Les 3 chiffres clés de bio à retenir à mi-2025
- 4,1 % : part de marché stabilisée de la Bio.
- 1/3 : part des dépenses en Bio dédiée aux Produits Frais Traditionnels, le reste étant consacré aux Produits de Grande Consommation et Frais Libre Service.
- +5,5 % : croissance de la Bio en circuits spécialisés contre -0,7 % pour les généralistes.
Les piliers de la reprise
- La reprise s’appuie principalement sur les fruits et légumes frais, devenus la locomotive des achats bio, les produits laitiers et œufs restent également bien positionnés dans le panier des consommateurs.
- Les enseignes spécialisées ont assaini leur réseau, adapté leur offre et retravaillé la politique de prix, renforçant l’attrait pour une clientèle attentive à la qualité et à l’origine des produits.
- La baisse de l’inflation profite à la bio, dont les tarifs ont moins augmenté ces derniers mois que ceux du conventionnel, redonnant un avantage concurrentiel à l’offre certifiée.
Leviers de croissance et attentes nouvelles
- La transparence sur la traçabilité, la sécurité sanitaire (préoccupations accrues autour des pesticides) et les nouveaux modes de consommation (zéro déchet, local, éthique, produits végétaux, éthique) participent à ce regain d’intérêt pour la bio.

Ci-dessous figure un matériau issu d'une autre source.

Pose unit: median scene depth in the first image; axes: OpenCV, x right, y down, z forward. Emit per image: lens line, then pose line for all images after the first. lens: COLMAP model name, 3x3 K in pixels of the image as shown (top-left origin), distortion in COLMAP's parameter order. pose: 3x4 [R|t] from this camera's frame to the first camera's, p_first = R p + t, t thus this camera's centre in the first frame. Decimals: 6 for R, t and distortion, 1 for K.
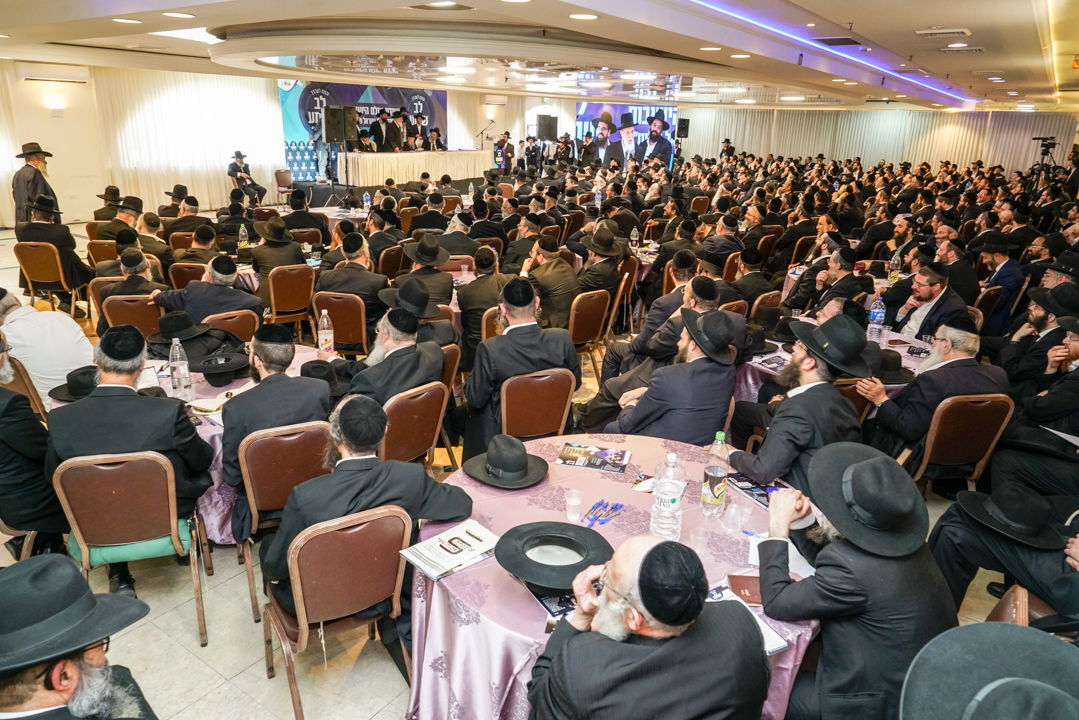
lens RADIAL K [[717.3, 0, 536.3], [0, 717.3, 355.1], [0, 0, 1]] dist [-0.024804, 0.013009]
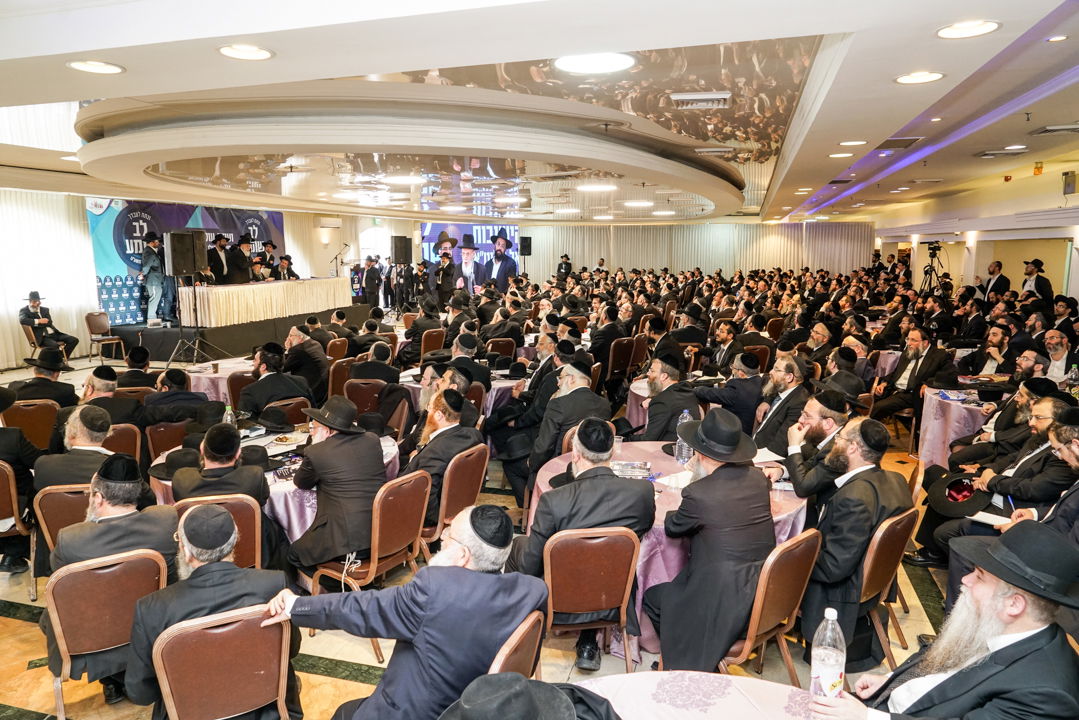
lens RADIAL K [[717.3, 0, 534.8], [0, 717.3, 360.8], [0, 0, 1]] dist [-0.024804, 0.013009]
pose [[0.947145, -0.079747, 0.310736, -0.133215], [0.126289, 0.983086, -0.132641, -0.040717], [-0.294903, 0.164872, 0.941196, 0.127540]]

- Les campagnes de communication (« C’est Bio La France ») et une forte sensibilité à la santé (notamment autour des débats sur le glyphosate et la Loi Duplomb) favorisent aussi le retour de la bio dans les choix alimentaires.
- La digitalisation s’accentue : plateformes de vente directe, paniers bio, abonnements, click & collect tirent la croissance.
- La restauration collective booste la demande, notamment avec la généralisation de la loi EGAlim imposant 20% de bio dans la restauration publique.
Un marché en consolidation
Un tiers des dépenses bio des ménages est désormais orienté vers les produits frais traditionnels, le reste allant aux produits de grande consommation. Cette évolution traduit l’arbitrage sélectif des Français, qui rachètent de la bio mais priorisent certaines catégories et circuits, recherchant de la « bio utile ».
Le bio reprend ainsi sa croissance en France, mais avec des consommateurs plus attentifs, exigeants et sélectifs dans leurs achats, guidant la distribution et la production vers une offre à plus forte valeur ajoutée et mieux adaptée aux attentes des consommateurs.